Exercise data: Begin
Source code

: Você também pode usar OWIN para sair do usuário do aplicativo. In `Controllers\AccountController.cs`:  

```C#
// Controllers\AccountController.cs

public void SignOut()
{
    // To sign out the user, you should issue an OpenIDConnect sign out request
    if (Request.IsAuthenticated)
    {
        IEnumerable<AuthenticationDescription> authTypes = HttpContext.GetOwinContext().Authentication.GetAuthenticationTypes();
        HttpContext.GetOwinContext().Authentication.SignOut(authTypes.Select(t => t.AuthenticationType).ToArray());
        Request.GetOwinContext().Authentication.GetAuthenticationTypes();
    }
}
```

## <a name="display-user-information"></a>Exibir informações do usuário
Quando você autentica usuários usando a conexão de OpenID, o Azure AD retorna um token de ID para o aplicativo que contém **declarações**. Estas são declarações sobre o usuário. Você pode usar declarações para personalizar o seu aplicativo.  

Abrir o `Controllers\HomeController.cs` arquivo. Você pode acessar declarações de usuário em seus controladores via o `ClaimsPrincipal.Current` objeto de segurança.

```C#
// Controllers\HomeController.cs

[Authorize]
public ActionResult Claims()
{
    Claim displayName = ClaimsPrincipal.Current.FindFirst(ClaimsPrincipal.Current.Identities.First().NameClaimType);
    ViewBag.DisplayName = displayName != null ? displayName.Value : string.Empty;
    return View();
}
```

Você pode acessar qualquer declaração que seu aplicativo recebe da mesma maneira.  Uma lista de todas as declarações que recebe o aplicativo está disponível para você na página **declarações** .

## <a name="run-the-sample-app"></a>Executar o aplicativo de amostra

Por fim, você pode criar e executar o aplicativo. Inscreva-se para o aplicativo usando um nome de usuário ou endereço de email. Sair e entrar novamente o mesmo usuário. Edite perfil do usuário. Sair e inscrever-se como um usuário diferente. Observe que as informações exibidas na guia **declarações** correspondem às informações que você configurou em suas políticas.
Exercise data: End
| What to produce |
Search the entries for the word "GetAuthenticationTypes", then list each line that holds it.

| Your response |
        IEnumerable<AuthenticationDescription> authTypes = HttpContext.GetOwinContext().Authentication.GetAuthenticationTypes();
        Request.GetOwinContext().Authentication.GetAuthenticationTypes();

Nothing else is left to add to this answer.